- [Records supplied]
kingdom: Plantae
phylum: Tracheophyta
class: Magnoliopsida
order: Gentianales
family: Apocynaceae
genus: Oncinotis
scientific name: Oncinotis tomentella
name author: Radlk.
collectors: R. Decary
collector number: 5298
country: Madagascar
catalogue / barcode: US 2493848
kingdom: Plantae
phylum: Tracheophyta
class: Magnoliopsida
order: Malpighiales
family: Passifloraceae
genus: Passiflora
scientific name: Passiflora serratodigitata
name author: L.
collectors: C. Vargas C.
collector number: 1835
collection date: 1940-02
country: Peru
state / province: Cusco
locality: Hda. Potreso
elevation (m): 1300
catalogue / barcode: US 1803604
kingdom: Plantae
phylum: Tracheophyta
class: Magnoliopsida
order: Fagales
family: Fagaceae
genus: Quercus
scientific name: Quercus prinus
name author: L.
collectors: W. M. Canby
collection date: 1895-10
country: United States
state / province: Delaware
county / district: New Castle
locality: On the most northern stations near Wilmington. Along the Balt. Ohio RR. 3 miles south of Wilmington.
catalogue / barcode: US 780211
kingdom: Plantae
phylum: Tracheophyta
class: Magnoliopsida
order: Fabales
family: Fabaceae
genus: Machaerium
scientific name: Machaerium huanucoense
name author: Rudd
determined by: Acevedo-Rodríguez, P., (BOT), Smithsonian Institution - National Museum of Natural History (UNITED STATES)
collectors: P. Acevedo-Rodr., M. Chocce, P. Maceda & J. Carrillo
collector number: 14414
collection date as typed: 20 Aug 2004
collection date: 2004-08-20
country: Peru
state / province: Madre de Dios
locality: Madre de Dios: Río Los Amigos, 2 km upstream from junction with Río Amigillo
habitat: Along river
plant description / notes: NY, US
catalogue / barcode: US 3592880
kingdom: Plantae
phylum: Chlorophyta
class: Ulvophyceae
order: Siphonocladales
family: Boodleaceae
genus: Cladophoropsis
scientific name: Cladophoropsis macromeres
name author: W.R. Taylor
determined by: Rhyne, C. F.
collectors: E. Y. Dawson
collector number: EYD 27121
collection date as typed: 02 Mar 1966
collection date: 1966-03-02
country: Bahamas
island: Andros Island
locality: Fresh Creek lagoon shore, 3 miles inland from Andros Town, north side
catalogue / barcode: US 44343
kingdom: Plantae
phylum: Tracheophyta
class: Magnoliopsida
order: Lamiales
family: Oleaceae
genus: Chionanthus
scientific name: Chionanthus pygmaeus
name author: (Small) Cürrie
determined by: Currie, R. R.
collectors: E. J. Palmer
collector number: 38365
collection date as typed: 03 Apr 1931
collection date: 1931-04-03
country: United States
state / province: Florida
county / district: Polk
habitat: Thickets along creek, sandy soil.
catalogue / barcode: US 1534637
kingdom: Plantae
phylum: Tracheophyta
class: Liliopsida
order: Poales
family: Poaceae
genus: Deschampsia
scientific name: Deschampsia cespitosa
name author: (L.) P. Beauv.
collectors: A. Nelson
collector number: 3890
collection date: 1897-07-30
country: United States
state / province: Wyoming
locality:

- [Problem requirements] Write out every line of the items above again, keeping each character unchanged.

- [Reply to the task]
kingdom: Plantae
phylum: Tracheophyta
class: Magnoliopsida
order: Gentianales
family: Apocynaceae
genus: Oncinotis
scientific name: Oncinotis tomentella
name author: Radlk.
collectors: R. Decary
collector number: 5298
country: Madagascar
catalogue / barcode: US 2493848
kingdom: Plantae
phylum: Tracheophyta
class: Magnoliopsida
order: Malpighiales
family: Passifloraceae
genus: Passiflora
scientific name: Passiflora serratodigitata
name author: L.
collectors: C. Vargas C.
collector number: 1835
collection date: 1940-02
country: Peru
state / province: Cusco
locality: Hda. Potreso
elevation (m): 1300
catalogue / barcode: US 1803604
kingdom: Plantae
phylum: Tracheophyta
class: Magnoliopsida
order: Fagales
family: Fagaceae
genus: Quercus
scientific name: Quercus prinus
name author: L.
collectors: W. M. Canby
collection date: 1895-10
country: United States
state / province: Delaware
county / district: New Castle
locality: On the most northern stations near Wilmington. Along the Balt. Ohio RR. 3 miles south of Wilmington.
catalogue / barcode: US 780211
kingdom: Plantae
phylum: Tracheophyta
class: Magnoliopsida
order: Fabales
family: Fabaceae
genus: Machaerium
scientific name: Machaerium huanucoense
name author: Rudd
determined by: Acevedo-Rodríguez, P., (BOT), Smithsonian Institution - National Museum of Natural History (UNITED STATES)
collectors: P. Acevedo-Rodr., M. Chocce, P. Maceda & J. Carrillo
collector number: 14414
collection date as typed: 20 Aug 2004
collection date: 2004-08-20
country: Peru
state / province: Madre de Dios
locality: Madre de Dios: Río Los Amigos, 2 km upstream from junction with Río Amigillo
habitat: Along river
plant description / notes: NY, US
catalogue / barcode: US 3592880
kingdom: Plantae
phylum: Chlorophyta
class: Ulvophyceae
order: Siphonocladales
family: Boodleaceae
genus: Cladophoropsis
scientific name: Cladophoropsis macromeres
name author: W.R. Taylor
determined by: Rhyne, C. F.
collectors: E. Y. Dawson
collector number: EYD 27121
collection date as typed: 02 Mar 1966
collection date: 1966-03-02
country: Bahamas
island: Andros Island
locality: Fresh Creek lagoon shore, 3 miles inland from Andros Town, north side
catalogue / barcode: US 44343
kingdom: Plantae
phylum: Tracheophyta
class: Magnoliopsida
order: Lamiales
family: Oleaceae
genus: Chionanthus
scientific name: Chionanthus pygmaeus
name author: (Small) Cürrie
determined by: Currie, R. R.
collectors: E. J. Palmer
collector number: 38365
collection date as typed: 03 Apr 1931
collection date: 1931-04-03
country: United States
state / province: Florida
county / district: Polk
habitat: Thickets along creek, sandy soil.
catalogue / barcode: US 1534637
kingdom: Plantae
phylum: Tracheophyta
class: Liliopsida
order: Poales
family: Poaceae
genus: Deschampsia
scientific name: Deschampsia cespitosa
name author: (L.) P. Beauv.
collectors: A. Nelson
collector number: 3890
collection date: 1897-07-30
country: United States
state / province: Wyoming
locality:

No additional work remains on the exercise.